INSTRUCTIONS TO FOLLOW:
Starting at the line that contains "scientific name: Poacynum venetum" and stopping after the line that contains "genus: Pseudechinolaena", write those lines out again, changing "common name" to "vernacular name" and leaving everything else untouched.

* Begin RECORDS TO PROCESS *

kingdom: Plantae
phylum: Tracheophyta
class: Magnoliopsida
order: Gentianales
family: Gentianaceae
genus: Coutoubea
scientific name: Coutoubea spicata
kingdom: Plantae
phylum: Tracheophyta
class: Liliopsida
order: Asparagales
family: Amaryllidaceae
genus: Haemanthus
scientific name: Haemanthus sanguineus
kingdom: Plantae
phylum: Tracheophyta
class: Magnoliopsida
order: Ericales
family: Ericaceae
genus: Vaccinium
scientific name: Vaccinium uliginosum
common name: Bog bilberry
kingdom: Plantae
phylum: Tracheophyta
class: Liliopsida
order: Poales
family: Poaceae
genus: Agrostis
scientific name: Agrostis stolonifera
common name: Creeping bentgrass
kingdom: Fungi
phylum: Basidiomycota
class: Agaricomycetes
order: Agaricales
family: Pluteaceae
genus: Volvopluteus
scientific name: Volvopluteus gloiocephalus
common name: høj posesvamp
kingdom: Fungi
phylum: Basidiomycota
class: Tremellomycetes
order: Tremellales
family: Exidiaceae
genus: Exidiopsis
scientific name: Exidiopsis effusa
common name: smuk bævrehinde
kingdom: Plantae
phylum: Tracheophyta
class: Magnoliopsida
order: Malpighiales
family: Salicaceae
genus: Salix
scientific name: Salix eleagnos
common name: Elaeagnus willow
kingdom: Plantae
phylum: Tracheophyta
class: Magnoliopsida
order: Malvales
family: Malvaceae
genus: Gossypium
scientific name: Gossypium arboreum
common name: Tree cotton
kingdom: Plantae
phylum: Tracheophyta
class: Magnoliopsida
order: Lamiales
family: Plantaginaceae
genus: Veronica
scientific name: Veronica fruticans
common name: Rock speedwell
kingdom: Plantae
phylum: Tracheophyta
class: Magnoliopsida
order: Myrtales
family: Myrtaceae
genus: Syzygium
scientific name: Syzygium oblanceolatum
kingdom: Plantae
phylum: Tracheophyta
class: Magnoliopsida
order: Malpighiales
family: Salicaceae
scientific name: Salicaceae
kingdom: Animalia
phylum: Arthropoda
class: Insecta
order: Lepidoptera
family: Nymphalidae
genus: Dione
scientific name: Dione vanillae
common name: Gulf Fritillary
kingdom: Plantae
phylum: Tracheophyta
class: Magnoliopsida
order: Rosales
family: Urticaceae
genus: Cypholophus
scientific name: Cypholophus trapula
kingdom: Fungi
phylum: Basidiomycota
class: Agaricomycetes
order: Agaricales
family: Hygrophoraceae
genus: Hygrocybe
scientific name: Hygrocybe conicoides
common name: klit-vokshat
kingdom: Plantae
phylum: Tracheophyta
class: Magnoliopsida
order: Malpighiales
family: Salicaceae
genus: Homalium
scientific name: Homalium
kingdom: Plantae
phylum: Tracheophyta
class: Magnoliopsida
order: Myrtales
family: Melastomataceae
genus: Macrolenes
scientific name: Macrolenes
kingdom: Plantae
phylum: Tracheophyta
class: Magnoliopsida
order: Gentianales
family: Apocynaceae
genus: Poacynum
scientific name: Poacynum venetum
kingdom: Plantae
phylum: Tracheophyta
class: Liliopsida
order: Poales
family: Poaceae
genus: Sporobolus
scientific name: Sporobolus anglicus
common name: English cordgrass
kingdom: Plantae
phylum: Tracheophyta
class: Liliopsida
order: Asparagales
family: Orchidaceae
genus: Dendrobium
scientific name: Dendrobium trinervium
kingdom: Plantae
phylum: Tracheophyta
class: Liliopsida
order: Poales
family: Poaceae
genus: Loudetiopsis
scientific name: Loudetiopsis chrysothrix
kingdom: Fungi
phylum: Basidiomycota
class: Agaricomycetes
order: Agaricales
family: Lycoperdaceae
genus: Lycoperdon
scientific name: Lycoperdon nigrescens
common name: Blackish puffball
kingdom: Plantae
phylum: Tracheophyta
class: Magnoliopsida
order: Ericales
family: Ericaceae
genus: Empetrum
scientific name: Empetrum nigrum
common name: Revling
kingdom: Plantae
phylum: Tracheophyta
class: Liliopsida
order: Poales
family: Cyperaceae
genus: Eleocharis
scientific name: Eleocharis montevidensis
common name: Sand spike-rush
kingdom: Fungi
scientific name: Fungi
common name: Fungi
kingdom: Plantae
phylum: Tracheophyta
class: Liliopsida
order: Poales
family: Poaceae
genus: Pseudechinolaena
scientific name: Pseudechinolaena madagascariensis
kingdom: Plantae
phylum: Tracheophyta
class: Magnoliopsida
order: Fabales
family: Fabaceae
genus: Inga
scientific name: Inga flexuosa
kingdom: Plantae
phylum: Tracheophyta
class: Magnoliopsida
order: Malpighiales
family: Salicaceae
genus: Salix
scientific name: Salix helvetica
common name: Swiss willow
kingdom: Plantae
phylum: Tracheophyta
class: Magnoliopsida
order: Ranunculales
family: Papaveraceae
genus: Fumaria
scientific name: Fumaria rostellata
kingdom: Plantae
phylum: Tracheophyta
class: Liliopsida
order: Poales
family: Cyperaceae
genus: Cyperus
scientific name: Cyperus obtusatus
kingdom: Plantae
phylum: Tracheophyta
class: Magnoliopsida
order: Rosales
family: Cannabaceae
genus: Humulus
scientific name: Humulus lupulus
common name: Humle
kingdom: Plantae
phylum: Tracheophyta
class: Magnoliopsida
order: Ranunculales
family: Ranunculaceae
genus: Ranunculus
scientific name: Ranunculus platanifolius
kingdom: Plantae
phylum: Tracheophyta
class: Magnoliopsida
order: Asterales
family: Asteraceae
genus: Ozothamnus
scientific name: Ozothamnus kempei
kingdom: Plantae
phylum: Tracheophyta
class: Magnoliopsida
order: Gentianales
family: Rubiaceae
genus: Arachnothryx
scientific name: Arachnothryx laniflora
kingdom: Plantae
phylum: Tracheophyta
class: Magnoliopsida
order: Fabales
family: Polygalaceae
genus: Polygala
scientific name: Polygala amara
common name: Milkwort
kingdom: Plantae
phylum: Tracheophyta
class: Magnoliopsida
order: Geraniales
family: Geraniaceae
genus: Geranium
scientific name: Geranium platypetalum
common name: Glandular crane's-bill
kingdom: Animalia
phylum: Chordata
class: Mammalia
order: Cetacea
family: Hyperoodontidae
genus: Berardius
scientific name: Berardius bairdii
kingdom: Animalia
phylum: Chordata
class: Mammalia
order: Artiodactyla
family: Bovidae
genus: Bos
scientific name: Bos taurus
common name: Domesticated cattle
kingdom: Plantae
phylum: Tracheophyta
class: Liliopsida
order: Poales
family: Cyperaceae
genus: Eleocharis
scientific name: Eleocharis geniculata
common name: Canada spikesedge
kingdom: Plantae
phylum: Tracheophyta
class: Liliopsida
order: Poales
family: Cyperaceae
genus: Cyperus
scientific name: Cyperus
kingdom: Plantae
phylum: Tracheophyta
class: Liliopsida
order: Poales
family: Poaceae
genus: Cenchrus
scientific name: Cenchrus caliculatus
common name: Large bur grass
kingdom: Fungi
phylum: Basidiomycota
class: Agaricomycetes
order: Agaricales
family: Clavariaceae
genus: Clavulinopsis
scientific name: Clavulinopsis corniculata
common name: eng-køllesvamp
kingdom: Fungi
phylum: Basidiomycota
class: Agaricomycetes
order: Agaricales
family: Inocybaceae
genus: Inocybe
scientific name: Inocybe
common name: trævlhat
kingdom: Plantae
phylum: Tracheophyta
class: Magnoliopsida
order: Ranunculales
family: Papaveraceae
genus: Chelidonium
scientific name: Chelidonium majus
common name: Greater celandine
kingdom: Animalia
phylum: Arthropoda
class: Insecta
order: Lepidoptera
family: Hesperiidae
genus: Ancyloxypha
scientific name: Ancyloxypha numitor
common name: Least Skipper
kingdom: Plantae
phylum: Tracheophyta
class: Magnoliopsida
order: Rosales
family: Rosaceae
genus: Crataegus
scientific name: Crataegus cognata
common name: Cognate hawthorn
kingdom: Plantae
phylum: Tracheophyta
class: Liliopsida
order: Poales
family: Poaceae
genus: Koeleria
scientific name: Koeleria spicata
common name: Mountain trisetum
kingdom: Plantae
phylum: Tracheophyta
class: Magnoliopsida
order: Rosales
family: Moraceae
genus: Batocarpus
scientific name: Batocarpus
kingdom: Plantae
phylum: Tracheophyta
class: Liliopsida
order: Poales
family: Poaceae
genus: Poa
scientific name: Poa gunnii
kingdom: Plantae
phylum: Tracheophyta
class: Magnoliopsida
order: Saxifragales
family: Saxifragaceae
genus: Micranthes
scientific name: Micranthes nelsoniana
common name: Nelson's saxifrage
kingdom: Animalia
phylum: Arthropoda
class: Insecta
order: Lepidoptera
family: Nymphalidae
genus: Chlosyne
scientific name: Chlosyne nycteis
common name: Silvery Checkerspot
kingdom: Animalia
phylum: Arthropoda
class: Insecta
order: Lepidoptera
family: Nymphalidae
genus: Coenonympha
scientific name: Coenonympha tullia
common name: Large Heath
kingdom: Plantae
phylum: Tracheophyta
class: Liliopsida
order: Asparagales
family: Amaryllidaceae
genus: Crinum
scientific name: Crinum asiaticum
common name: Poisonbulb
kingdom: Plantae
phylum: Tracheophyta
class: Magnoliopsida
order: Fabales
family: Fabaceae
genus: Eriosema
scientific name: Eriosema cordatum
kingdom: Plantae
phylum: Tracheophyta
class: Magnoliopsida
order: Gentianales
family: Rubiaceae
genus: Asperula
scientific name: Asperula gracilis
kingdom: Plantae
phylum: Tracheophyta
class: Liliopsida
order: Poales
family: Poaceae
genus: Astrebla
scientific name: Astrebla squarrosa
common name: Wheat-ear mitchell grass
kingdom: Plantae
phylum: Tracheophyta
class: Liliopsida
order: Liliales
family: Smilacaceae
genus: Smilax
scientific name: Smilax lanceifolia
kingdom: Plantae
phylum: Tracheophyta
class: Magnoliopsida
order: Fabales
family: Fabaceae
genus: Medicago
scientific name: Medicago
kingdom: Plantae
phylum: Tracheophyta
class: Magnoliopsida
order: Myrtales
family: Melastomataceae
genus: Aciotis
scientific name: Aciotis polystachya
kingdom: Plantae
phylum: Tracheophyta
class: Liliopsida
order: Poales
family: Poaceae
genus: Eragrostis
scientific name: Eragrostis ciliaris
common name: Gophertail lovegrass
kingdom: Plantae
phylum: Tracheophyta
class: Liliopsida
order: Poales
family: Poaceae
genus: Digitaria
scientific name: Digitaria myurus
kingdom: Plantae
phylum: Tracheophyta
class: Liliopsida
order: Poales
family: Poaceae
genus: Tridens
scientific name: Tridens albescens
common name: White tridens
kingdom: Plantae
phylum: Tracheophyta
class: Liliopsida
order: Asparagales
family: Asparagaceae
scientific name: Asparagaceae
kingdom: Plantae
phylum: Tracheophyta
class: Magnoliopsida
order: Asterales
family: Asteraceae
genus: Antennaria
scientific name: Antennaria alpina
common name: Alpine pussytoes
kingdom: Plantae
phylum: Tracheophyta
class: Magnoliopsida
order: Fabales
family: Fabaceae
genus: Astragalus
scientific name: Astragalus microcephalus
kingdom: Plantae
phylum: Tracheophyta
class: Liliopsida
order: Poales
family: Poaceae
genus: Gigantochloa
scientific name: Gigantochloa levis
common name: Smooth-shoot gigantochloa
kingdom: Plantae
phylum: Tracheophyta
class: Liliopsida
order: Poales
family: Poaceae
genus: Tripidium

* End RECORDS TO PROCESS *

RESULT:
scientific name: Poacynum venetum
kingdom: Plantae
phylum: Tracheophyta
class: Liliopsida
order: Poales
family: Poaceae
genus: Sporobolus
scientific name: Sporobolus anglicus
vernacular name: English cordgrass
kingdom: Plantae
phylum: Tracheophyta
class: Liliopsida
order: Asparagales
family: Orchidaceae
genus: Dendrobium
scientific name: Dendrobium trinervium
kingdom: Plantae
phylum: Tracheophyta
class: Liliopsida
order: Poales
family: Poaceae
genus: Loudetiopsis
scientific name: Loudetiopsis chrysothrix
kingdom: Fungi
phylum: Basidiomycota
class: Agaricomycetes
order: Agaricales
family: Lycoperdaceae
genus: Lycoperdon
scientific name: Lycoperdon nigrescens
vernacular name: Blackish puffball
kingdom: Plantae
phylum: Tracheophyta
class: Magnoliopsida
order: Ericales
family: Ericaceae
genus: Empetrum
scientific name: Empetrum nigrum
vernacular name: Revling
kingdom: Plantae
phylum: Tracheophyta
class: Liliopsida
order: Poales
family: Cyperaceae
genus: Eleocharis
scientific name: Eleocharis montevidensis
vernacular name: Sand spike-rush
kingdom: Fungi
scientific name: Fungi
vernacular name: Fungi
kingdom: Plantae
phylum: Tracheophyta
class: Liliopsida
order: Poales
family: Poaceae
genus: Pseudechinolaena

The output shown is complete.